While chewing gum and mints might be good emergency options, they mask the smell, rather than treating the cause of the problem, she added.
HOW TO BANISH IT FOR GOOD
But while the suggestions outlined above work in the short term, only good oral hygiene will treat the problem long term, Dr Okoye said.
For most people, doubling the amount of water they drink would immediately cure their bad breath, she added.
And maintaining good brushing and flossing habits is almost certainly the best route to a fresh mouth.

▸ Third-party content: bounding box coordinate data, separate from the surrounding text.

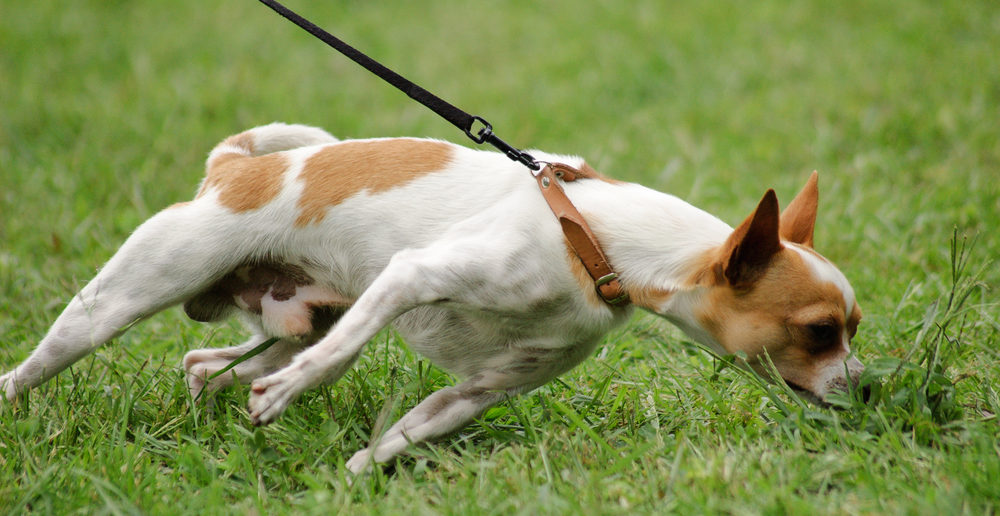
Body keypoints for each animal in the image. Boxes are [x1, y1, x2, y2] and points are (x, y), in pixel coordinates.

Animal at [0, 123, 864, 474]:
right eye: (821, 332)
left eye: (853, 329)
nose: (869, 390)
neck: (593, 238)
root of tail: (233, 167)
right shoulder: (413, 276)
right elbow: (340, 359)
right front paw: (295, 398)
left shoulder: (479, 391)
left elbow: (396, 441)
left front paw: (351, 480)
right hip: (117, 303)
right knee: (36, 366)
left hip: (295, 318)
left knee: (208, 364)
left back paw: (215, 395)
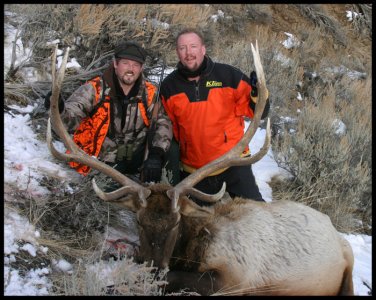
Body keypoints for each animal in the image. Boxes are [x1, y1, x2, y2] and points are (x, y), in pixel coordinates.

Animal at [45, 43, 354, 296]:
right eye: (140, 223)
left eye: (176, 223)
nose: (155, 267)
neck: (194, 243)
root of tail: (336, 234)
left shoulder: (234, 278)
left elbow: (173, 279)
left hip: (346, 269)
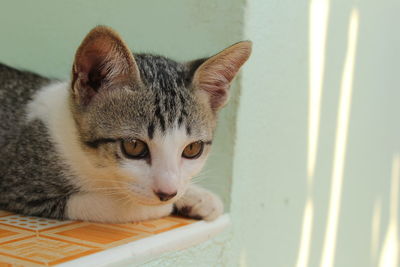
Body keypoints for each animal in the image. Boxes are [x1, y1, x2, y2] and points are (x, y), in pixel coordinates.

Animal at [0, 26, 250, 224]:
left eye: (192, 149)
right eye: (133, 146)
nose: (167, 193)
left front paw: (198, 196)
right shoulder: (20, 186)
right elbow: (120, 206)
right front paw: (163, 206)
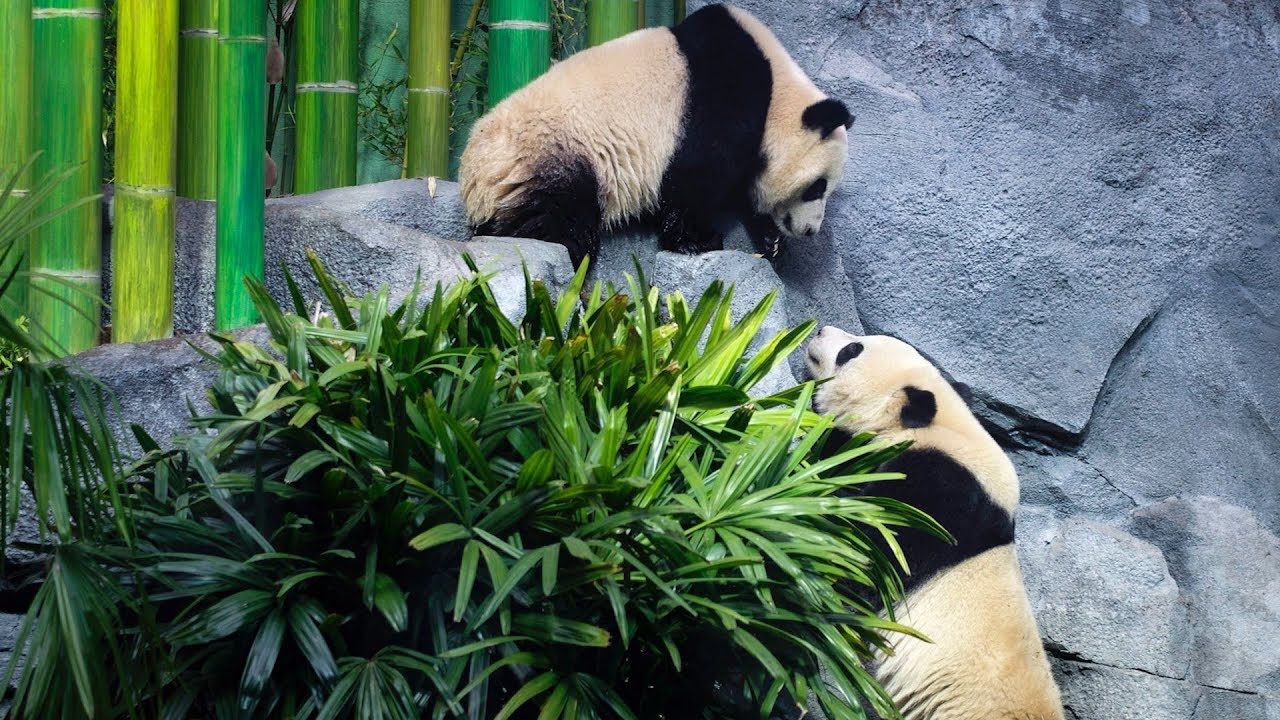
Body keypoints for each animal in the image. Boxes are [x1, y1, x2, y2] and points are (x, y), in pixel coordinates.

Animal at [457, 3, 852, 267]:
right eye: (817, 187)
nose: (810, 231)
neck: (777, 90)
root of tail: (473, 176)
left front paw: (770, 241)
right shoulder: (724, 95)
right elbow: (698, 176)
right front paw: (698, 241)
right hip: (550, 156)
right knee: (553, 221)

This involves brushing teeth regularly, ideally after every meal, including brushing the tongue, Dr Okoye said.
‘There are lots of nooks and crevices on the tongue where bacteria can hide,’ she added.
Flossing is extremely important, she said.
‘Brushing alone won’t get rid of the bacteria between the teeth, so I can’t say it enough times; you need to floss,’ Dr Okoye said.
Sometimes people who have good oral health still have bad breath, and in that case it might be that there is bacteria underneath a crown or filling, or they have a cavity, she said.
A good hygienist should be able to check for this.
And if, despite the mouth appearing healthy, a person still has halitosis, it could be due to a medical issue.
‘It could be due to acid coming up from the stomach,’ she said. And in that case the person should see their GP.
‘But a GP won’t want to see you unless you’ve ruled out all the mouth issues first.’